PROBLEM: Scan the entries for "with". Every line that holds it is to be copied.

LISTED RECORDS:
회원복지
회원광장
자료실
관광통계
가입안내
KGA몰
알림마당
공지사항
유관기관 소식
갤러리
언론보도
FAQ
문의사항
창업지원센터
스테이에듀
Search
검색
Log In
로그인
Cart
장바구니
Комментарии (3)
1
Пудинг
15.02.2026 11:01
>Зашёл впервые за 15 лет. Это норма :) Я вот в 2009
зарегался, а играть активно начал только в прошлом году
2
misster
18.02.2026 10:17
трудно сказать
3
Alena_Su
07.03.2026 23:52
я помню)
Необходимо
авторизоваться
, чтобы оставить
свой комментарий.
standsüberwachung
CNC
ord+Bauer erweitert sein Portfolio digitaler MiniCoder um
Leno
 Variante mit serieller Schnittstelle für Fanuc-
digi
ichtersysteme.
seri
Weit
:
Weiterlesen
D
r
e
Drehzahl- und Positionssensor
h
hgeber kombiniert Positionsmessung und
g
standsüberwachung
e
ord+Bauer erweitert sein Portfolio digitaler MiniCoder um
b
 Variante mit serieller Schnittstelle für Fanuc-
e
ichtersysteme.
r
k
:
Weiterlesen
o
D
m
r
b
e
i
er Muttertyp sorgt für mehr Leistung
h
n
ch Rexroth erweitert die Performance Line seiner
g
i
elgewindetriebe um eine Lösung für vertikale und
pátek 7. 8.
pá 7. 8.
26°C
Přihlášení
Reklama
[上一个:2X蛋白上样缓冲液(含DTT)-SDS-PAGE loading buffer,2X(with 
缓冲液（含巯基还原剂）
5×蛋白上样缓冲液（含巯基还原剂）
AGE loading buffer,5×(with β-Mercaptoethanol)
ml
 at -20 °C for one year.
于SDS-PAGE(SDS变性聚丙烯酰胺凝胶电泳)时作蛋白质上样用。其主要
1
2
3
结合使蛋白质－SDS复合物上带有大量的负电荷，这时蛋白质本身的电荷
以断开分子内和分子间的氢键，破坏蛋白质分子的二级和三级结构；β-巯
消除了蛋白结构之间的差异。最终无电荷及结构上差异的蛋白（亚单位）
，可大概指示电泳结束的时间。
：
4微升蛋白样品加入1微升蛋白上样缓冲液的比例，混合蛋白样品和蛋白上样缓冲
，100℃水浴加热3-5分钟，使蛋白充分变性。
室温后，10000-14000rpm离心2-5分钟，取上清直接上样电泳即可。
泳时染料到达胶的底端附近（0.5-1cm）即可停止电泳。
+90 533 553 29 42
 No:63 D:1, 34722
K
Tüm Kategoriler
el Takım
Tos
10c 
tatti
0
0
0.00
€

PROBLEM SOLUTION:
[上一个:2X蛋白上样缓冲液(含DTT)-SDS-PAGE loading buffer,2X(with 
AGE loading buffer,5×(with β-Mercaptoethanol)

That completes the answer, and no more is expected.